I am 35 years old, my husband is 37. At an age when people are still called youthful, I feel like my marriage is on the point of extinguishing.
A very normal day, no arguments, no tragedy, no noise - I suddenly realized that between me and my husband, marriage had become an empty shell.
We are just two people living together, sharing the responsibility of raising children.
For nearly a year now, my husband has started to change. He became quiet, negligent, and often used busy excuses to avoid private moments between the couple.
The times he came home late, he quietly ate rice and then quietly went to work, gradually lasting until that quiet became a habit.
I thought that work made him tired. I am looking for a change - from taking care of myself more to proactively creating a cozy space in the house. But all efforts were on one side. He is still silent, still far away, still no longer the warm eyes he once had on me.
And then, not long ago, he said directly: "I want to have my own space for a while".

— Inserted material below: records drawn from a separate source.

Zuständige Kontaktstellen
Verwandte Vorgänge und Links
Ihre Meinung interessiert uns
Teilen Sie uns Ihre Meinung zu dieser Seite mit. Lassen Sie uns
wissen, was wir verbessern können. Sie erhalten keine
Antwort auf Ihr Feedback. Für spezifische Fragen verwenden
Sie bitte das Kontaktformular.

He immediately moved to the office to sleep, saying that he wanted to be quiet, wanted to rest, wanted to think. At that time, I really felt uneasy.
I always thought that U40 will be a stable age in marriage - when children are strong, the economy begins to be strong, and the feelings will become even more attached after the storms.
But now, I feel like I am standing on the edge, struggling not knowing how to save myself, or should I try harder.
I love my husband, I have never thought about giving up. But because I was still in love, I felt even more hurt when the other person wanted to withdraw from the space that was their home.
Is it possible that... The U40s are really the end of a marriage?